The word ‘Gemba’ in improvement language is used by the Japanese to describe this notion of examining closely. It is derived from two Chinese words for which there is not an English equivalent. ‘Gem’ or ’specific work’ … and ‘ba’ or ‘the place.’ The Gemba is any place where critical resources assemble and the flow of work contributes to those efforts that directly add value for the customer. So we are looking closely and learning by observing those systems and processes directly related to a flow of work that adds value for the customer.
Recently in these blog postings, we have been sharing some of the experiences about this learning opportunity or ‘going to the Gemba.’ Below is a note from Bob Hinshelwood, Vice President of Patient Services.

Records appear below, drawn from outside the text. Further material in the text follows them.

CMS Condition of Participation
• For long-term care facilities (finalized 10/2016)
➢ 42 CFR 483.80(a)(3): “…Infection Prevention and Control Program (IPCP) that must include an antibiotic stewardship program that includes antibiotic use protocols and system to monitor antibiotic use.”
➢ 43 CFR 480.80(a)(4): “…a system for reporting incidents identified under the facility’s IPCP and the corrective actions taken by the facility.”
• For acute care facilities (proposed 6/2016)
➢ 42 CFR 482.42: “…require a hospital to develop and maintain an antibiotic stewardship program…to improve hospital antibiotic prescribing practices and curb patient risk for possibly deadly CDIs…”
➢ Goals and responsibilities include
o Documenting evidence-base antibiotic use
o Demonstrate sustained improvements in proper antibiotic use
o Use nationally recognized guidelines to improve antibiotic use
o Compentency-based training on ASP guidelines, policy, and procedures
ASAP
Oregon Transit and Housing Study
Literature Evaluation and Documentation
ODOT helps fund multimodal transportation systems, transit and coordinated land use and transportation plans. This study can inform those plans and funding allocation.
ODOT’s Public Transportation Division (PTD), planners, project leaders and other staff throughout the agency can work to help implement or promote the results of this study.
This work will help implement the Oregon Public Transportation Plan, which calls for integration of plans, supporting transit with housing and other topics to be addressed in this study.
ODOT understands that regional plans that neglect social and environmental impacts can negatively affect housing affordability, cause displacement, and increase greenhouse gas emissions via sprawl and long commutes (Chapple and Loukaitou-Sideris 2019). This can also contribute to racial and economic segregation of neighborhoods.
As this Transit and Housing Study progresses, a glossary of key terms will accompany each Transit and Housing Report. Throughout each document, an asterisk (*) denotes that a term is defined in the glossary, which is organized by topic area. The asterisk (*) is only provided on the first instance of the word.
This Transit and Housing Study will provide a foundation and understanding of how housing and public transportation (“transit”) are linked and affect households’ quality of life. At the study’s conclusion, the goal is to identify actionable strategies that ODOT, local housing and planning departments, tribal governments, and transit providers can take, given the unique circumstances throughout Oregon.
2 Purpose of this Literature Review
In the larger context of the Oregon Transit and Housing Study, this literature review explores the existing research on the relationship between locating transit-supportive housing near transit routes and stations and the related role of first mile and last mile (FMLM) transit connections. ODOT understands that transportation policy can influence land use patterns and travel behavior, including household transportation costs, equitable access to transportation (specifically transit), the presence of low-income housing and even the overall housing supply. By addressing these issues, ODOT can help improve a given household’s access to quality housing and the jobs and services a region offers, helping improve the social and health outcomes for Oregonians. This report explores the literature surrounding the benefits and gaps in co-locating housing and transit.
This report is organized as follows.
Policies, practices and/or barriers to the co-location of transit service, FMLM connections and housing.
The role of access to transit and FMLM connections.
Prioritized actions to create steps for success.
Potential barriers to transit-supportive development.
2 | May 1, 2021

This is a note about a recent Monday I spent job shadowing with Craig Larrimore, RN, in the Radiology Department to learn more about the work that he and his team do every day. I spent most of the day with the team in Special Procedures and in the Pre- and Post-Procedure Recovery Areas. Both patient care areas were busy that day performing a variety of radiologic procedures for patients. I observed Dr. Lewis perform a ‘De-clot’ procedure and was impressed with the teamwork and the knowledge the team displayed working with Dr. Lewis, anticipating what supplies and instruments she would need to complete the procedure. I saw Dr. Hill help a child who needed an invasive procedure. The young patient was accompanied by his mother, who also appeared a bit apprehensive. Despite the crying and fear that any child would have, the procedure was successful and both mom and child were pleased. Craig was also needed across the street in the McLeod Plaza in CT to help with a catheter that was clogged. With his past experience and strong fingers he unclogged the catheter and the patient was relieved.
Overall, it was just a great day to see people work together to help patients who really trusted them to do their job well. Thanks to everybody who put up with me that day. I had a fun time. I learn each time I work in direct patient care with our team. A special thanks to Craig.
Vice President of Patient Services
Customers have the final say as to the quality of our output. If you want to know if you are doing a good job, ask the customers. They alone know. The output of our services is the only output of which our systems, processes and methods are currently capable. In the ‘Spirit of Improvement,’ we want to have the best possible outcome for patients … so we must continue to create better systems, processes and methods. Learning directly from our team and our customer is an important part of improvement.